INTERVISTA TC - Danti: "Ogni decisione sarà presa con la Virtus Verona"

28.06.2019 07:30 di Claudia Marrone Twitter:    Vedi letture
© foto di Dario Fico/TuttoNocerina.com
INTERVISTA TC - Danti: "Ogni decisione sarà presa con la Virtus Verona"

Tra gli elementi di spicco della VirtusVecomp Verona, c'è sicuramente Domenico Danti, che, a suon di gol, ha provato a trascinare la formazione veneta verso una salvezza venuta meno solo nella gara di ritorno dei playout. Il club, però, presenterà domanda di ripescaggio, e con tutta probabilità prenderà parte al prossimo campionato di C.
Il futuro del giocatore è ancora da scrivere, ma proprio di questo, lo stesso Danti, ha parlato ai microfoni di TuttoC.com.

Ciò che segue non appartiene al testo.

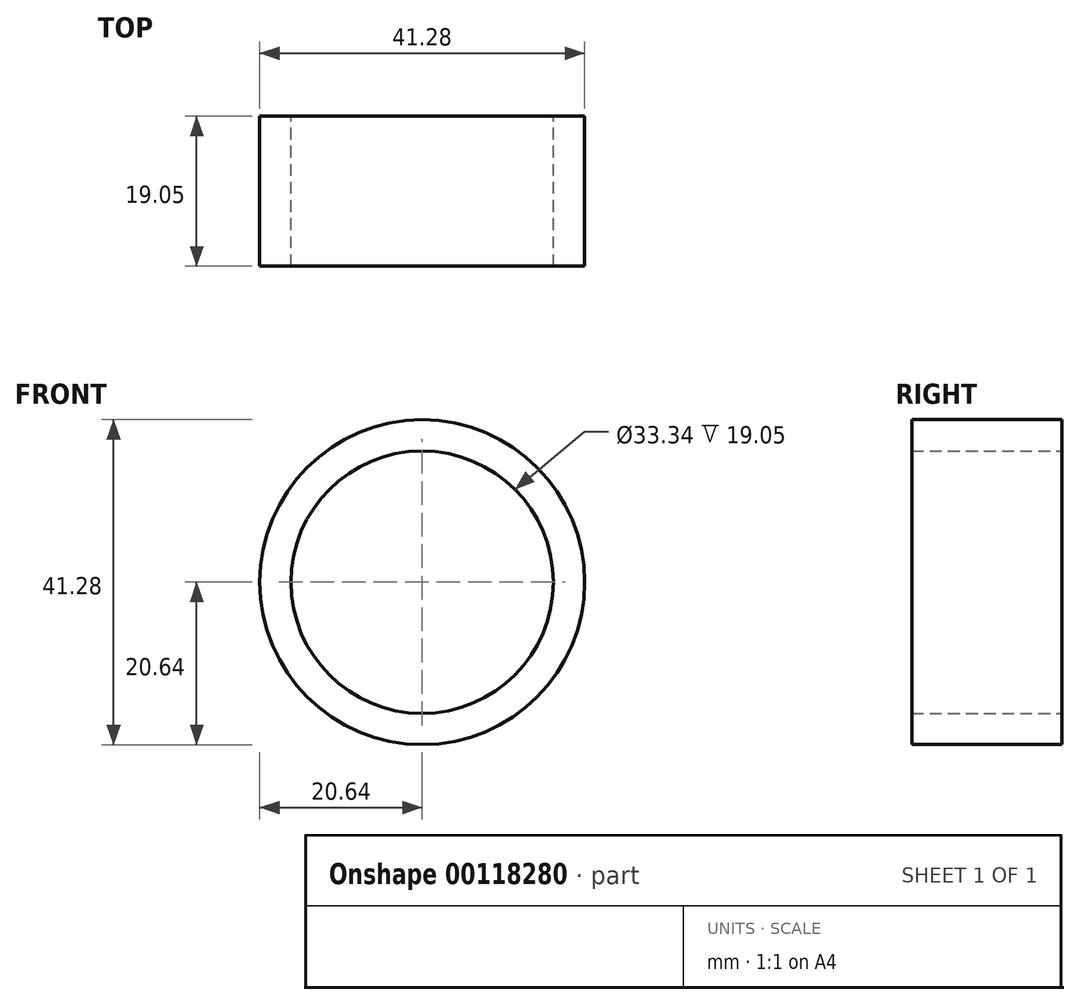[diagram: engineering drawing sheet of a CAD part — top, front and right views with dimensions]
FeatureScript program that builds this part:
annotation { "Feature Type Name" : "Feature", "Feature Type Description" : "" }
export const myFeature = defineFeature(function(context is Context, id is Id, definition is map)
    precondition{}
    {
        {
            var Q0;
            Q0=qCreatedBy(makeId("Front.planeOp"),FACE);
            var sketch = newSketch(context, id + "F0", { "sketchPlane" : qUnion([Q0])});
            skCircle(sketch, "E0", {"center": v(0, 0) * mm, "radius": 20.64 * mm});
            skCircle(sketch, "E1", {"center": v(0, 0) * mm, "radius": 16.67 * mm});
            skSolve(sketch);
        }
        {
            var Q0;
            Q0=makeQuery(id+"F0.imprint","IMPRINT",FACE,{"disambiguationData":[TD([[makeQuery(id+"F0.imprint","IMPRINT",EDGE,{"derivedFrom":sQuery(id+"F0.wireOp",EDGE,"E0")}),1.0]])]});
            extrude(context, id + "F1", {"entities" : qUnion([Q0]), "depth" : 19.05 * mm});
        }
    });
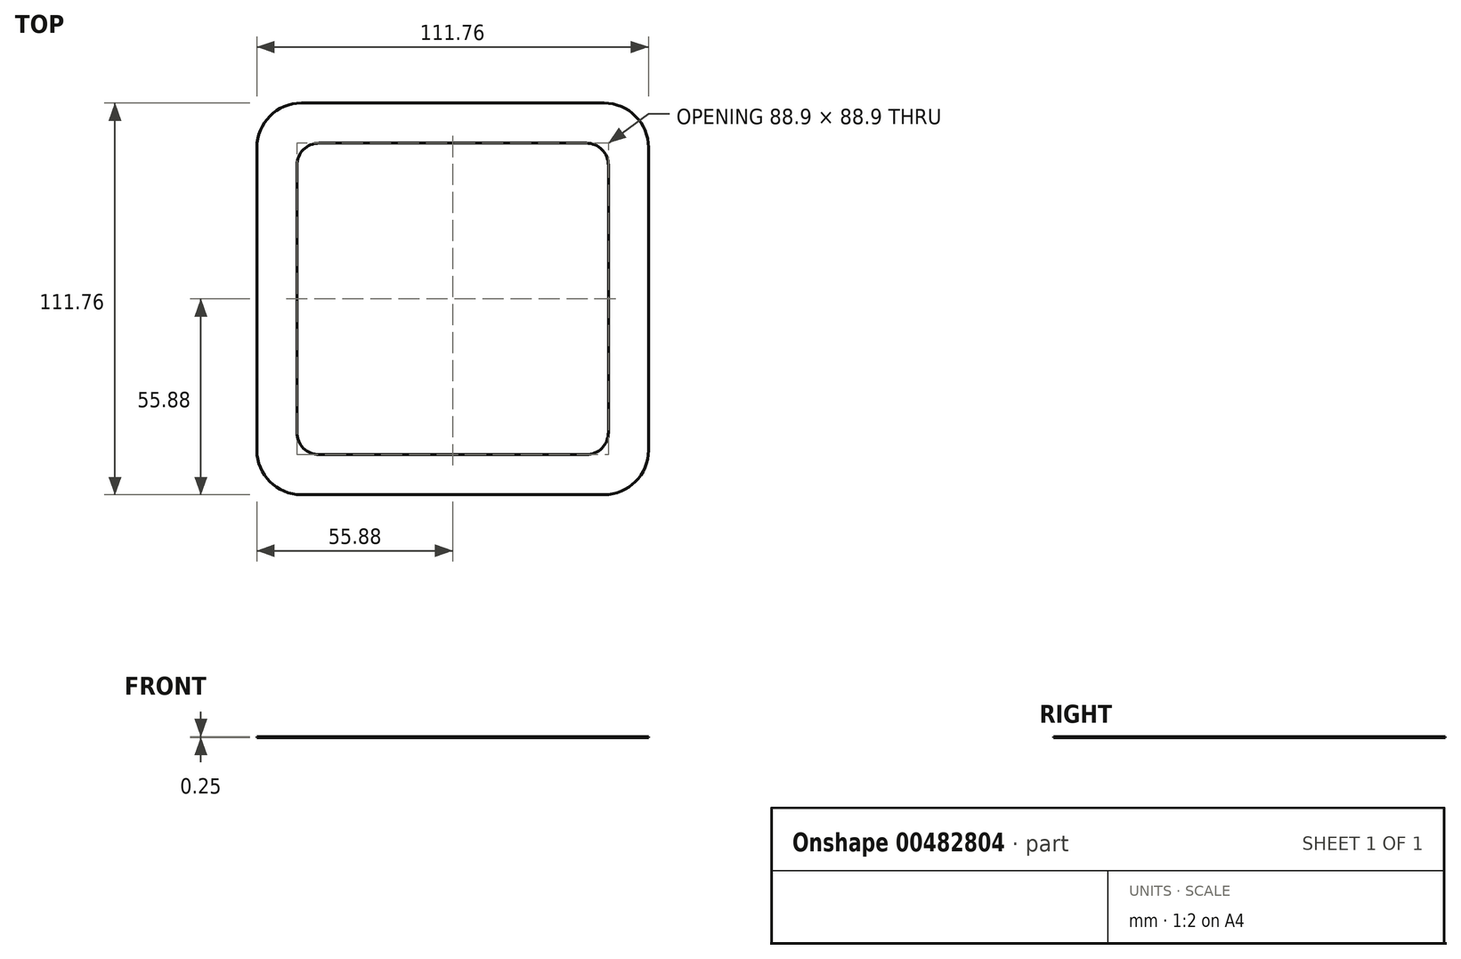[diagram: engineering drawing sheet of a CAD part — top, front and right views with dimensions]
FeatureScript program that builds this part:
annotation { "Feature Type Name" : "Feature", "Feature Type Description" : "" }
export const myFeature = defineFeature(function(context is Context, id is Id, definition is map)
    precondition{}
    {
        {
            var Q0;
            Q0=qCreatedBy(makeId("Top.planeOp"),FACE);
            var sketch = newSketch(context, id + "F0", { "sketchPlane" : qUnion([Q0])});
            skLineSegment(sketch, "E0.bottom", {"start": v(38.1, -44.45) * mm, "end": v(-38.1, -44.45) * mm});
            skLineSegment(sketch, "E0.top", {"start": v(38.1, 44.45) * mm, "end": v(-38.1, 44.45) * mm});
            skLineSegment(sketch, "E0.left", {"start": v(44.45, -38.1) * mm, "end": v(44.45, 38.1) * mm});
            skLineSegment(sketch, "E0.right", {"start": v(-44.45, -38.1) * mm, "end": v(-44.45, 38.1) * mm});
            skPoint(sketch, "E0.middle", {"position": v(0, 0) * mm});
            skPoint(sketch, "E1.visualSharp", {"position": v(-44.45, -44.45) * mm});
            skArc(sketch, "E1.filletArc", {"start": v(-44.45, -38.1) * mm, "mid": v(-42.6, -42.6) * mm, "end": v(-38.1, -44.45) * mm});
            skPoint(sketch, "E2.visualSharp", {"position": v(-44.45, 44.45) * mm});
            skArc(sketch, "E2.filletArc", {"start": v(-38.1, 44.45) * mm, "mid": v(-42.6, 42.6) * mm, "end": v(-44.45, 38.1) * mm});
            skPoint(sketch, "E3.visualSharp", {"position": v(44.45, 44.45) * mm});
            skArc(sketch, "E3.filletArc", {"start": v(44.45, 38.1) * mm, "mid": v(42.6, 42.6) * mm, "end": v(38.1, 44.45) * mm});
            skPoint(sketch, "E4.visualSharp", {"position": v(44.45, -44.45) * mm});
            skArc(sketch, "E4.filletArc", {"start": v(38.1, -44.45) * mm, "mid": v(42.6, -42.6) * mm, "end": v(44.45, -38.1) * mm});
            skLineSegment(sketch, "E5.bottom", {"start": v(43.18, -55.88) * mm, "end": v(-43.18, -55.88) * mm});
            skLineSegment(sketch, "E5.top", {"start": v(43.18, 55.88) * mm, "end": v(-43.18, 55.88) * mm});
            skLineSegment(sketch, "E5.left", {"start": v(55.88, -43.18) * mm, "end": v(55.88, 43.18) * mm});
            skLineSegment(sketch, "E5.right", {"start": v(-55.88, -43.18) * mm, "end": v(-55.88, 43.18) * mm});
            skPoint(sketch, "E6.visualSharp", {"position": v(-55.88, 55.88) * mm});
            skArc(sketch, "E6.filletArc", {"start": v(-43.18, 55.88) * mm, "mid": v(-52.16, 52.16) * mm, "end": v(-55.88, 43.18) * mm});
            skPoint(sketch, "E7.visualSharp", {"position": v(-55.88, -55.88) * mm});
            skArc(sketch, "E7.filletArc", {"start": v(-55.88, -43.18) * mm, "mid": v(-52.16, -52.16) * mm, "end": v(-43.18, -55.88) * mm});
            skPoint(sketch, "E8.visualSharp", {"position": v(55.88, -55.88) * mm});
            skArc(sketch, "E8.filletArc", {"start": v(43.18, -55.88) * mm, "mid": v(52.16, -52.16) * mm, "end": v(55.88, -43.18) * mm});
            skPoint(sketch, "E9.visualSharp", {"position": v(55.88, 55.88) * mm});
            skArc(sketch, "E9.filletArc", {"start": v(55.88, 43.18) * mm, "mid": v(52.16, 52.16) * mm, "end": v(43.18, 55.88) * mm});
            skSolve(sketch);
        }
        {
            var Q0;
            Q0=qSketchRegion(id+"F0",true);
            extrude(context, id + "F1", {"entities" : qUnion([Q0]), "depth" : 0.25 * mm});
        }
    });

Un caos relativo alle iscrizioni, e per la Virtus al momento è Serie D. Quanto brucia, alla luce di tutto, il playout perso?
"A prescindere da cosa sia successo dopo, brucia ancora aver perso il playout perché nella precedenti gare avevamo dato dimostrazione di potercela giocare contro tutti, anche se è vero che abbiamo pagato caro le partite sbagliate contro AlbinoLeffe e Ravenna, che ha scosso un girone di ritorno comunque splendido. Gli spareggi sono stati poi cosa a sè, vincere all'andata non è bastato, il Rimini aveva due risultati su tre. Adesso c'è la possibilità del ripescaggio, spero che la Virtus ne benefici perché è una società seria fatta da gente che sa cosa è il professionismo".

Ti aspettavi lo scenario che si è aperto alla mezzanotte del 24 giugno, termine ultimo per la presentazione delle domande di iscrizione?
"Che due o tre club fossero a rischio era cosa già nota. Certo è che fa male vedere che ogni anno saltano dei club, che mettono i dipendenti, e non mi riferiscono ai soli calciatori, nei guai. E' molto dura poi".

A proposito di futuro, il tuo è ancora in divenire. Ma sembrano esserci club di B su di te.
"Se ci sono club che mi stanno seguendo, non posso che essere felice. Ho ancora due anni di contratto con la Virtus Verona, le decisioni circa il futuro dovrò prenderle anche con la società, sono a disposizione: mi hanno dato tanto, mi hanno rialzato dal fondo, non posso dire niente su di loro. Se non ringraziarli".

Accetteresti quindi anche di rimanere con loro in Serie C?
"A loro do la priorità. Ho avuto tutta la loro stima e fiducia, ricambiate da me, e qualora vogliano tenermi non ci saranno problemi".

Ma che obiettivi ti poni per il domani?
"Di sicuro voglio lavorare e migliorarmi sempre, anche se ho 30 anni ho sempre molto da imparare. Voglio arrivare più in alto possibile. Spero poi di fare un altro grande campionato, e di segnare molto: inutile negarlo, i gol sono tutto per un attaccante".